ASSIGNMENT
Can you reproduce the data beneath, keeping every line exact?

(GIVEN DATA)

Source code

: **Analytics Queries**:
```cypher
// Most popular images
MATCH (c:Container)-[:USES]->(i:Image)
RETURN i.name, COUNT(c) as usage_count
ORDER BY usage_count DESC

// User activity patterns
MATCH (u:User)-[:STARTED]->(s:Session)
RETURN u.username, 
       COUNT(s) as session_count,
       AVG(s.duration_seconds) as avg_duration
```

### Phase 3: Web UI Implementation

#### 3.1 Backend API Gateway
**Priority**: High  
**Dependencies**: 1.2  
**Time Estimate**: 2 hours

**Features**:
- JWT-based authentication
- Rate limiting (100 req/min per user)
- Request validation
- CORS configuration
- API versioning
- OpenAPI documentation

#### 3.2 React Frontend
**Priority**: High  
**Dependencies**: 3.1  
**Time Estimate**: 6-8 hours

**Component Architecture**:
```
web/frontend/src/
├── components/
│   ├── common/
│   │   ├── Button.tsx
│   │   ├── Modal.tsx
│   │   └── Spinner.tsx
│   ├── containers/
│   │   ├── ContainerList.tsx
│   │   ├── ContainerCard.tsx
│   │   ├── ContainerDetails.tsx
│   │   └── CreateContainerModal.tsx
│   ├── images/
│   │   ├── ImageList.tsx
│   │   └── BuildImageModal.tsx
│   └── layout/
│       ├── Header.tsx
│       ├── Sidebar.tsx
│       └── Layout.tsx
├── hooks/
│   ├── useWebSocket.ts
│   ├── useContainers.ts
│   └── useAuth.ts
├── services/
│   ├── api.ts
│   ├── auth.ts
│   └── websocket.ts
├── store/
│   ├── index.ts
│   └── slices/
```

(End GIVEN DATA)

SOLVED EXERCISE
Source code

: **Analytics Queries**:
```cypher
// Most popular images
MATCH (c:Container)-[:USES]->(i:Image)
RETURN i.name, COUNT(c) as usage_count
ORDER BY usage_count DESC

// User activity patterns
MATCH (u:User)-[:STARTED]->(s:Session)
RETURN u.username, 
       COUNT(s) as session_count,
       AVG(s.duration_seconds) as avg_duration
```

### Phase 3: Web UI Implementation

#### 3.1 Backend API Gateway
**Priority**: High  
**Dependencies**: 1.2  
**Time Estimate**: 2 hours

**Features**:
- JWT-based authentication
- Rate limiting (100 req/min per user)
- Request validation
- CORS configuration
- API versioning
- OpenAPI documentation

#### 3.2 React Frontend
**Priority**: High  
**Dependencies**: 3.1  
**Time Estimate**: 6-8 hours

**Component Architecture**:
```
web/frontend/src/
├── components/
│   ├── common/
│   │   ├── Button.tsx
│   │   ├── Modal.tsx
│   │   └── Spinner.tsx
│   ├── containers/
│   │   ├── ContainerList.tsx
│   │   ├── ContainerCard.tsx
│   │   ├── ContainerDetails.tsx
│   │   └── CreateContainerModal.tsx
│   ├── images/
│   │   ├── ImageList.tsx
│   │   └── BuildImageModal.tsx
│   └── layout/
│       ├── Header.tsx
│       ├── Sidebar.tsx
│       └── Layout.tsx
├── hooks/
│   ├── useWebSocket.ts
│   ├── useContainers.ts
│   └── useAuth.ts
├── services/
│   ├── api.ts
│   ├── auth.ts
│   └── websocket.ts
├── store/
│   ├── index.ts
│   └── slices/
```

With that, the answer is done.